O jovem foi seguido pelo diretor do serviço de Psicologia do Hospital de S. João, Eduardo Carqueja. O especialista diz que atualmente há muitas barreiras para os doentes acederem ao Serviço Nacional de Saúde (SNS) se tiverem Covid-19 e problemas psicológicos associados.
“Esse é um problema grave. Mais do que estigma, é a acessibilidade”, define o médico.
E se não há acesso a uma consulta de psicologia, “o médico de família aquilo que faz é dar um medicamento, um antidepressivo”, o que “faz com que atenue aquele impacto todo, mas adie a resolução dos problemas”.
Esta dimensão da doença tem sido subavaliada, defende o psicólogo. “A saúde mental é sempre o parente pobre”, critica, ao mesmo tempo que lamenta a falta de meios humanos aos mais diversos níveis. Nos centros de saúde, por exemplo, só há 250 profissionais de psicologia a nível nacional.
Neste momento, o serviço que dirige segue 50 doentes que tiveram Covid-19, sendo que há histórias de sofrimento profundo que este médico não esquece, a começar por casos que envolvem pessoas infetadas que passam o vírus a familiares que acabam por morrer.
“Lembro-me de uma senhora que sigo e que o marido tinha várias doenças que o tornaram muito vulnerável. Ela saiu para ir à mercearia ou à farmácia e infetou este senhor e ele veio a falecer”, descreve.
A mulher esteve muito tempo até sair de casa de novo, porque sentia uma vergonha tremenda. Carqueja lembra as palavras da paciente: “Se vou sair, o que me vão dizer é: ‘Olha aquela que matou o marido’.”
Mas o sofrimento desta idosa não parou por aqui. Ela tem um filho que vive na Suíça. “Para esta senhora foi feita a cremação do marido e guardou as cinzas em casa, para quando o filho viesse pudesse fazer a cerimónia fúnebre”, lembra o médico.
A mulher queria muito que o filho viesse a Portugal, mas essa vontade era quase tão grande como o medo.
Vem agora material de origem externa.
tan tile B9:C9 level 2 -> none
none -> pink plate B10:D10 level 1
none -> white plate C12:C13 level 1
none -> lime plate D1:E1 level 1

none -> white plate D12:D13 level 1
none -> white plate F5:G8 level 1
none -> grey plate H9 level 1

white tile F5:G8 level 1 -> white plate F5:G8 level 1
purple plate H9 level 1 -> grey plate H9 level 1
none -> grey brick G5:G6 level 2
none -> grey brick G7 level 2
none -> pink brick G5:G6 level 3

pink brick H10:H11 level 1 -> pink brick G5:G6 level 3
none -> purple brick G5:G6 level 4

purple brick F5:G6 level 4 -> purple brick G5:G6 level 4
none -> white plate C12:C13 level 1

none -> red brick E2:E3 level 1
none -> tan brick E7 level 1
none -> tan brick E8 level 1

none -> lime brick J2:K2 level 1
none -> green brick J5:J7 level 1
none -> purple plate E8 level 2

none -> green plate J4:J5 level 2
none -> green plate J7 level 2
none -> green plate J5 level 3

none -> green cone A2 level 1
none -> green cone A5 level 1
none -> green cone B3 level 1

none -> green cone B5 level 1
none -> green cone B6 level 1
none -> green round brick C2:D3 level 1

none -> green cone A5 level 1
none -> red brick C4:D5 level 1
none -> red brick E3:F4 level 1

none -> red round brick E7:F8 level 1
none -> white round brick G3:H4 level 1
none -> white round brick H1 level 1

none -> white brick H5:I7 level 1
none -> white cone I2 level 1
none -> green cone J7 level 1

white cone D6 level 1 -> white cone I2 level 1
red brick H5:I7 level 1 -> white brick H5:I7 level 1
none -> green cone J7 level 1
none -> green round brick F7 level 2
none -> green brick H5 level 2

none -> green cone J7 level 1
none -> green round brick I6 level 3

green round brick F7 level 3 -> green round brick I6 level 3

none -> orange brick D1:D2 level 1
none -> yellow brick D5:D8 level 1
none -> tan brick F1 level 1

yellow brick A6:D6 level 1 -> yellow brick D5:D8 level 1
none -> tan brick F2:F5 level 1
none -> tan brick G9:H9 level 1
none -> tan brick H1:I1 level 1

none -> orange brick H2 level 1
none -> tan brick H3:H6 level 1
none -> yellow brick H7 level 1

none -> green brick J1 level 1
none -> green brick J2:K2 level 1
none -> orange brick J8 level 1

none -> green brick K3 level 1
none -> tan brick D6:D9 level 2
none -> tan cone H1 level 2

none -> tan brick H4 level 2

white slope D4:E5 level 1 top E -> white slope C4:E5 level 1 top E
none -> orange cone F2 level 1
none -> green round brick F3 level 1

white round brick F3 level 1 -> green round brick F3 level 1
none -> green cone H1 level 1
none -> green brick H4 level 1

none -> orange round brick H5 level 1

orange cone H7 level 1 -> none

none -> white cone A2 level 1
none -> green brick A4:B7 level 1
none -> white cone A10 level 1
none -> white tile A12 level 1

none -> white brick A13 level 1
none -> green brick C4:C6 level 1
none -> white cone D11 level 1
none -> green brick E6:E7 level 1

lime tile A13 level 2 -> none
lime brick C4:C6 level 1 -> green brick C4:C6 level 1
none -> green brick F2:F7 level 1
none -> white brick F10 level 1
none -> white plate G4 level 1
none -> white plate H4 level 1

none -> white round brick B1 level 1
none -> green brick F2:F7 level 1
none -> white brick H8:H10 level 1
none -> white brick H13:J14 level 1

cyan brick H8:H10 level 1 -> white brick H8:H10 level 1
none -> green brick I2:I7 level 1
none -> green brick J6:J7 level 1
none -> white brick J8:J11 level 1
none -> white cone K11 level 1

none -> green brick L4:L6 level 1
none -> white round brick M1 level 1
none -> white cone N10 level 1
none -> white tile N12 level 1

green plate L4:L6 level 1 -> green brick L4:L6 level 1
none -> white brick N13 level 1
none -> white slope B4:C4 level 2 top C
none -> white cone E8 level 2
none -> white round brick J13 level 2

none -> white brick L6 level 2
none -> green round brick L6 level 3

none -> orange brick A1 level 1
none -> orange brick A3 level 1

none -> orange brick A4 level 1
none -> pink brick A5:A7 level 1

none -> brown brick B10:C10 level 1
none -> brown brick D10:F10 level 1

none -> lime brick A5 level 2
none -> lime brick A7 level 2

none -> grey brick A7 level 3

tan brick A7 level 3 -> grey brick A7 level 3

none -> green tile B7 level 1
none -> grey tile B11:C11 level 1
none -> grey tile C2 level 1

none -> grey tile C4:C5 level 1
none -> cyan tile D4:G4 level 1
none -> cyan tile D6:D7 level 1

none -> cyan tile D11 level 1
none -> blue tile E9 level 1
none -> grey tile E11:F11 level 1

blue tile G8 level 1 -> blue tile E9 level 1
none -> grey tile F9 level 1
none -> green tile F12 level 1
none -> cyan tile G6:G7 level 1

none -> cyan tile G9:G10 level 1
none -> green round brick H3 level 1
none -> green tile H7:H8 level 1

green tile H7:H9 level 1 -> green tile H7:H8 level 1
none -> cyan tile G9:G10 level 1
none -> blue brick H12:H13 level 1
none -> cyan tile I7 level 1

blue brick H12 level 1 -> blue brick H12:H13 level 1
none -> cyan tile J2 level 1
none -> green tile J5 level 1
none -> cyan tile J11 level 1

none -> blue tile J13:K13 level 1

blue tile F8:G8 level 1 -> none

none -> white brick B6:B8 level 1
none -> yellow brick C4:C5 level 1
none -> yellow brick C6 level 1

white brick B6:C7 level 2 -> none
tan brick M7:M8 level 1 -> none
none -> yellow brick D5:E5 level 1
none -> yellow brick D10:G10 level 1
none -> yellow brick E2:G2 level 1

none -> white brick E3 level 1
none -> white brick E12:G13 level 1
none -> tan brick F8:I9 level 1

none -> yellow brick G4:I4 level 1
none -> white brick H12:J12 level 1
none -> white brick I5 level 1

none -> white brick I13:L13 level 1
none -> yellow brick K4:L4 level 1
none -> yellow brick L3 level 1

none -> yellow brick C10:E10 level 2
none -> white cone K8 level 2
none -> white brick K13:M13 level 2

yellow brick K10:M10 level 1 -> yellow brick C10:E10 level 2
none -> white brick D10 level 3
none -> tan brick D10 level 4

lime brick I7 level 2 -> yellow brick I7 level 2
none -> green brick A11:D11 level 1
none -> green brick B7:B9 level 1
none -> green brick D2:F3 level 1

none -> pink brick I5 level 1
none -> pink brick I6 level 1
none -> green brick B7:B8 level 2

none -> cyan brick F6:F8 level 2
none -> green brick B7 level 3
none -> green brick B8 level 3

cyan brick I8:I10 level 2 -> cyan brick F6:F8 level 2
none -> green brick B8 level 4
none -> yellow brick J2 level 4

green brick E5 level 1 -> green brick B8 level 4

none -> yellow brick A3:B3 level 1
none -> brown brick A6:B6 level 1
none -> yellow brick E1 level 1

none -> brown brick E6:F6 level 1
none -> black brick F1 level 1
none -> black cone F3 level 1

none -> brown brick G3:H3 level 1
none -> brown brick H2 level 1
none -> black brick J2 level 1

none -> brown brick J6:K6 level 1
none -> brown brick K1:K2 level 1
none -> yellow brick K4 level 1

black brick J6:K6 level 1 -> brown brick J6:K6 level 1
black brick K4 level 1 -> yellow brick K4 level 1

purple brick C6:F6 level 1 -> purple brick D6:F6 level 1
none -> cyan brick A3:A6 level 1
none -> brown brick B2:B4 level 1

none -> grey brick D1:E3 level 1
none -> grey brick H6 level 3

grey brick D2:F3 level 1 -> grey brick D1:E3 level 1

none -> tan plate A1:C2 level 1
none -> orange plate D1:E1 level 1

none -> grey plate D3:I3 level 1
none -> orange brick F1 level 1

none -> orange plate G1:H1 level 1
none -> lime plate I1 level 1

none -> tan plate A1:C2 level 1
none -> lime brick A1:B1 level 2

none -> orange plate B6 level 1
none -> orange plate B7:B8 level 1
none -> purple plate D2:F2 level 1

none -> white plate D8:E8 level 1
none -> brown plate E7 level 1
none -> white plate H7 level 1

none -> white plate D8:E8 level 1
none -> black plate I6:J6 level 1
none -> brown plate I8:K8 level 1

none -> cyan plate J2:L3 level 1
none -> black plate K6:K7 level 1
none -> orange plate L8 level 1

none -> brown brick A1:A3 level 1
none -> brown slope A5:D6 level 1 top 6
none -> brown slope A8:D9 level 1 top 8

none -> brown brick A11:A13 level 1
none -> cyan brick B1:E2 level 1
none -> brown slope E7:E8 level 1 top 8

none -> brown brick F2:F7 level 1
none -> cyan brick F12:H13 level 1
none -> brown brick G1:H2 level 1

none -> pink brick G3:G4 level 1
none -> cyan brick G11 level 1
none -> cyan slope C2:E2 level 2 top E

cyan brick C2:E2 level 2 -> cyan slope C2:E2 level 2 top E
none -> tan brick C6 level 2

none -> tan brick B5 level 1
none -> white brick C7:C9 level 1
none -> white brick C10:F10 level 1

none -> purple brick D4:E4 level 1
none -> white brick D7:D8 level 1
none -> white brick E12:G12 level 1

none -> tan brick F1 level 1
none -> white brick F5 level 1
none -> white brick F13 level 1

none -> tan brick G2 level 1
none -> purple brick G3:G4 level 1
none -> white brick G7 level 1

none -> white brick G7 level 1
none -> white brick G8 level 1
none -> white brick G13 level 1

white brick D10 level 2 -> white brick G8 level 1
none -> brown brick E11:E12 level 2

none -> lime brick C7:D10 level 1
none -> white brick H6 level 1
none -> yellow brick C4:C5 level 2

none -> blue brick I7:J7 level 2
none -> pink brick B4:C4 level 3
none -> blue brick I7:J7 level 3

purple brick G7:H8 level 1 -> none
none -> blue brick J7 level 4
Porquê? “Porque dizia que ele se ia zangar muito com ela, porque foi por causa dela que o pai morreu”, respondia ao psicólogo.
Um outro grupo mais vulnerável a ter sequelas psicológicas é o dos doentes psiquiátricos que contraem a doença. Há muitas pessoas, explica Carqueja, a quem é preciso devolver a perceção de controlarem a situação. Mais do que o controlo efetivo, o clínico diz que é a perceção que nestes casos mais conta.
O especialista assegura que, passados sete meses desde a chegada da pandemia a Portugal, se pode dizer que um dos temores mais intrincados nos doentes recuperados de Covid-19 é “o da reinfeção”.
“O medo de ficar isolado ainda continua. Naturalmente isso provoca insónias, ansiedade e quadros de maior instabilidade emocional, muitas das vezes”, explica.
Isabel Macedo, a assistente operacional do serviço de infecciosas do Hospital S. João, sabe bem do que é que Eduardo Carqueja está a falar. O local em que trabalha e para onde voltou a 24 de junho, depois de mais de três meses isolada em casa, fá-la reviver tudo outra vez.
Todos os dias lida com doentes Covid. “Por muito que tente que o medo não se apodere de mim, olho para o doente como pessoa e tento fazer o meu melhor, mas não deixo de ter medo.”